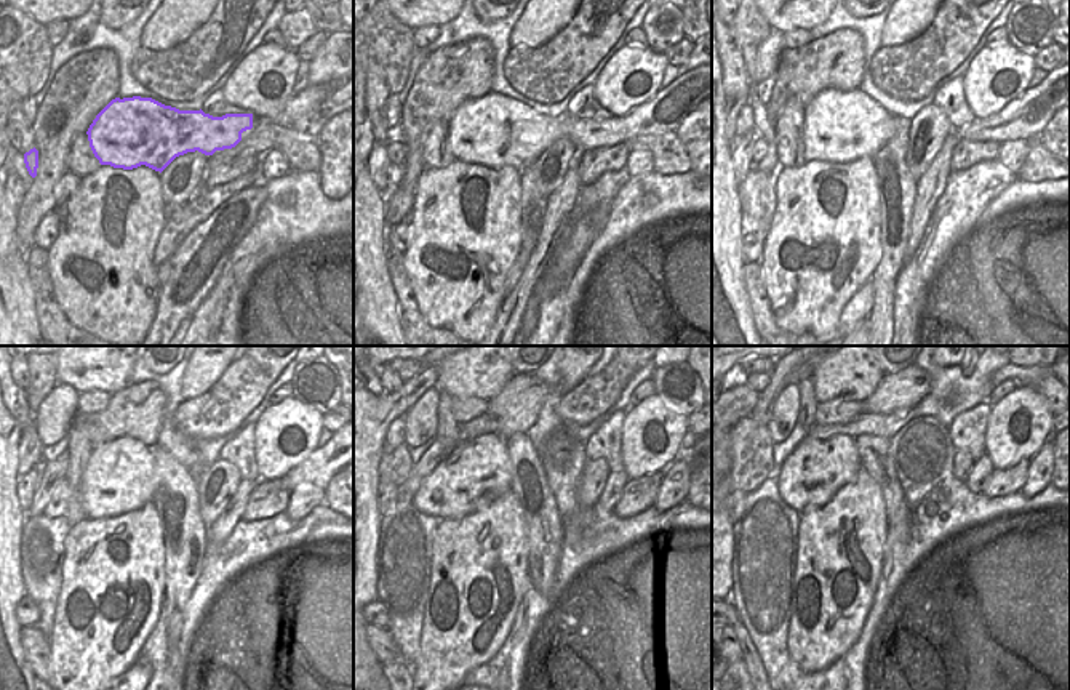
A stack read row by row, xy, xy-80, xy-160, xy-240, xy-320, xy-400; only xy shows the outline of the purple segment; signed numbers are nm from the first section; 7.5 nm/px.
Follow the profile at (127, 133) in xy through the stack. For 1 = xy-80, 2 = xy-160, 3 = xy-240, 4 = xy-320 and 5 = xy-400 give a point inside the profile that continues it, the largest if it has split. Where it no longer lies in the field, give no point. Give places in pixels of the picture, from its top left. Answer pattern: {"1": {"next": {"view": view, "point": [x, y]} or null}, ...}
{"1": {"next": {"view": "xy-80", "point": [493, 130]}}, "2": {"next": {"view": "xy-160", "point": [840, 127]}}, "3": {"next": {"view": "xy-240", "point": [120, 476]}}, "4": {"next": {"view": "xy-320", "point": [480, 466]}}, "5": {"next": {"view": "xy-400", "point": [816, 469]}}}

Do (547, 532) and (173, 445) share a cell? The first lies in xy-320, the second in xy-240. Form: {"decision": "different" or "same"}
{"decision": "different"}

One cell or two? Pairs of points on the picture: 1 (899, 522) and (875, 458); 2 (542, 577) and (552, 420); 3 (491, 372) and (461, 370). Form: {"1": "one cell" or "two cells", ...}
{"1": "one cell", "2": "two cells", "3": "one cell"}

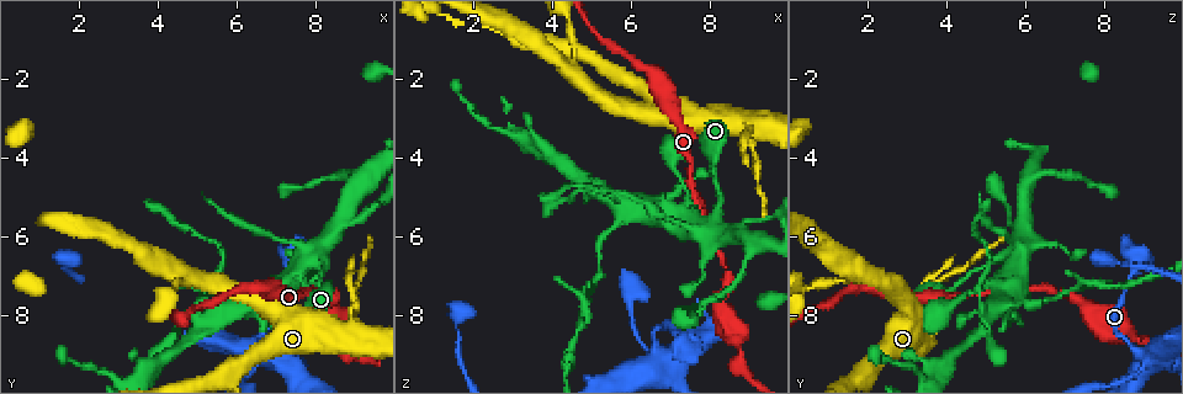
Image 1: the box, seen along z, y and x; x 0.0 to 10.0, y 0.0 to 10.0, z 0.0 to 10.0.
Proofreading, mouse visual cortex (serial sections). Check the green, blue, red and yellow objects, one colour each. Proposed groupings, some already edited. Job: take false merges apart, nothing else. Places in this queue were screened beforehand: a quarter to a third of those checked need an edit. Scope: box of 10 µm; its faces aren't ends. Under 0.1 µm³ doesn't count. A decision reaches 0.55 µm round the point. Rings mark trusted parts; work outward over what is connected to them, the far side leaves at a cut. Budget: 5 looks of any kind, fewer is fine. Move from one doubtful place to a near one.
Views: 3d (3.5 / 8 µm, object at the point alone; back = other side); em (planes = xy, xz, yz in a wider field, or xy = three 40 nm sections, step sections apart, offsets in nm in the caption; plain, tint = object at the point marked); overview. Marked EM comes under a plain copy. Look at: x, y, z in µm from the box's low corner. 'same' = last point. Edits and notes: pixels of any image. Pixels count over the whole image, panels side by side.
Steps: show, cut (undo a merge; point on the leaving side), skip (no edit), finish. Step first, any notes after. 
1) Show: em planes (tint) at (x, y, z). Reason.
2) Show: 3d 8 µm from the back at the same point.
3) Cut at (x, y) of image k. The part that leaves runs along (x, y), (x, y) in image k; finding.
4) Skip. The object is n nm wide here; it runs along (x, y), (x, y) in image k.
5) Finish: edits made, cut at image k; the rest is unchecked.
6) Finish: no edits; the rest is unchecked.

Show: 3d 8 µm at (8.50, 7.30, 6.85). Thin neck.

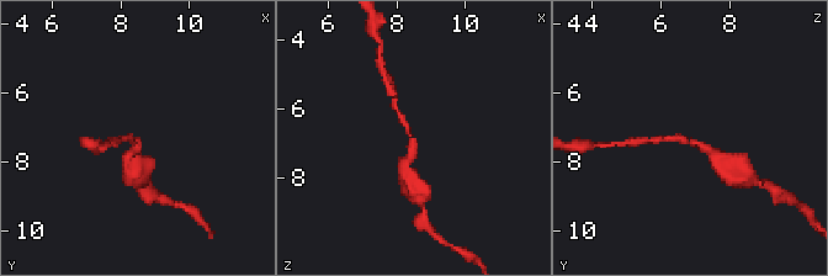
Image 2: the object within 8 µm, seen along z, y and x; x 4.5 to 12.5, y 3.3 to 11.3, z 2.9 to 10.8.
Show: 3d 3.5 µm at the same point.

▸ WHAT NEEDS TO BE DONE
Exactly reproduce the lines above, starting at the one that contains "One cell or" and ending at the one that contains "Image 1: the", both inclusive; leave the pictures out and add no other lines.

▸ RESPONSE TO THE TASK
One cell or two? Pairs of points on the picture: 1 (899, 522) and (875, 458); 2 (542, 577) and (552, 420); 3 (491, 372) and (461, 370). Form: {"1": "one cell" or "two cells", ...}
{"1": "one cell", "2": "two cells", "3": "one cell"}

Image 1: the box, seen along z, y and x; x 0.0 to 10.0, y 0.0 to 10.0, z 0.0 to 10.0.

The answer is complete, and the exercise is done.